# Wrapping stock speaker grills



## dogstar (Jan 31, 2007)

I finally found the time for a project I've had in my head for a while, wrapping my car's speaker grills with grill cloth.

Subject: 2006 Hyundai Sonata

Materials used:
Hot-Glue gun and glue sticks
Medium Grey speaker cloth -www.Partsexpress.com
Cordless drill and 3/8" drill bit
Knife - Boker ceramic, but use whatever you've got 

After finding a source for the cloth and paying too much, then working up the guts to start drilling my car (My door panels are $330 Cdn, EACH. If you do this BE CAREFUL), I finally got to it tonight, and finished it in less than 3 hours.

Pics should be up tomorrow, probably.

-Remove door panel... Since this varies so much on all the different cars, I'm not going in-depth here.
-Unplug all the wires and switches, and take the door panel to your work bench. 
-I used cardboard as a clean, smooth and disposable work surface, replacing it everytime I started another grill. Whatever you do, keep your work area tidy because grey grill cloth will look terrible with stains.
-Using a 3/8" drill bit, drill out the mushroom shaped plugs holding the grill in. 
-You may need to cut away the remains of the mushrooms, but once you are done, the grill will pop out with gentle pressure. 
-I traced on the cloth around the grills with chalk, giving about an inch of material to work with.
-The cloth was then cut out with shears and laid down nice and smooth.
-Line the grill up along a straight edge and fold the material up to check your fit.
-Place a dab of hot glue down, and fold the cloth against it.
-Work your way around, checking to be sure that you can pull it taut to remove the wrinkles.

The first grill has one small puff where i didnt get it quite tight enough, and it took me nearly 40 minutes, but the other three took less than an hour combined once I got the hang of it.

One small issue with this mod is that the speaker grill may not pop into the hole quite as well, due to the increased thickness of the cloth around the perimeter.
I am going to wait a few days to see how noticable it is in the daylight, and how much it annoys me.

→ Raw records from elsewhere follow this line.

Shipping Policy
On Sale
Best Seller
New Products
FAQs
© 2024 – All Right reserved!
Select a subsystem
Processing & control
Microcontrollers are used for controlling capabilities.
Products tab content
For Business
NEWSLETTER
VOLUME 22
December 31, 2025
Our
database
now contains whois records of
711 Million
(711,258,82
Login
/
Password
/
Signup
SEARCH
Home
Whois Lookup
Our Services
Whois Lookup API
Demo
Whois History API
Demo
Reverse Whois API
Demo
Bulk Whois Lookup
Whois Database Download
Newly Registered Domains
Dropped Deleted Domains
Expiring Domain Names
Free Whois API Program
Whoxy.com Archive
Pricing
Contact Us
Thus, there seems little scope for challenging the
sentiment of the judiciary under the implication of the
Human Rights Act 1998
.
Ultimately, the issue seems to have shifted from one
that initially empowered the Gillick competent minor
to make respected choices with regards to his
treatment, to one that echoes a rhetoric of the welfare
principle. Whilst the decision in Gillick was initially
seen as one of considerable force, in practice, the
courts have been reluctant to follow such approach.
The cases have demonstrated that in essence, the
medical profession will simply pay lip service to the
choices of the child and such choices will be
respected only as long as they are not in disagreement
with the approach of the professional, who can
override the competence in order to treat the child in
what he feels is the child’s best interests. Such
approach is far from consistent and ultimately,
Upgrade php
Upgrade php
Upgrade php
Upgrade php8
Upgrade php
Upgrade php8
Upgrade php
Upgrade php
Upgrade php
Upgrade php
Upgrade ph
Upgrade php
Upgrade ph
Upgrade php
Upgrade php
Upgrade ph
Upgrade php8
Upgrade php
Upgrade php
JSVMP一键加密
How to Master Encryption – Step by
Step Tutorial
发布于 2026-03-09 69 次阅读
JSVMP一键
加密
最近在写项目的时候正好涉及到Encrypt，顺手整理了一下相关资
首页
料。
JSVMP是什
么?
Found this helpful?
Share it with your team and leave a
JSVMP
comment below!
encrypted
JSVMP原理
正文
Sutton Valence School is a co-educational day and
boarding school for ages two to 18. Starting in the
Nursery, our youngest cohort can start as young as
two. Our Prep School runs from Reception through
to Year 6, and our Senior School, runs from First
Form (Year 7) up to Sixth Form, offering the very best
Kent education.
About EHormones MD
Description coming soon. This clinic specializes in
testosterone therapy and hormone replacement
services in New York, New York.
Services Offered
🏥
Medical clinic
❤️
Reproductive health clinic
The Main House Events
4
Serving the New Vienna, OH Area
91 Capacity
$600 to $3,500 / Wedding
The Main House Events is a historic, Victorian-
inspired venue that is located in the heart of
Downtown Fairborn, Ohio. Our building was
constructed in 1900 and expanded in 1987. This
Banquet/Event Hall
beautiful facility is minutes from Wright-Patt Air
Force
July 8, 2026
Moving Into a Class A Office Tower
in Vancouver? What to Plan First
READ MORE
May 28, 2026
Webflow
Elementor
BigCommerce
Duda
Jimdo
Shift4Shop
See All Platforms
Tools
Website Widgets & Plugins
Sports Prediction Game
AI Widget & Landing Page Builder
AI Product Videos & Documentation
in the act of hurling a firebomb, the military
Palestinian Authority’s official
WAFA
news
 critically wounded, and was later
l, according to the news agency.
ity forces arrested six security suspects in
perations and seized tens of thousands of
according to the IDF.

Feel free to ask any questions, but if it is related to how something looks when in progress, give me a day or two to get the pics up.


----------



## Hillbilly SQ (Jan 26, 2007)

i covered mine a couple months ago. thanks to having a truck that seems to be made for car audio mine popped off easily. i used a needle and thread instead of hot glue. looks great and much cleaner than they were before.


----------



## Sean Morrison (May 27, 2007)

I wonder if adding grill cloth would work sort of as an aperiodic membrane. If its fitted such that the speaker must "breathe" through it then I think it could have a small effect on the Q of the system. Might be a good thing though.


----------



## Hillbilly SQ (Jan 26, 2007)

Wrapping the back of the driver with cloth will act as an aperiodic membrane and it really works with some drivers.


----------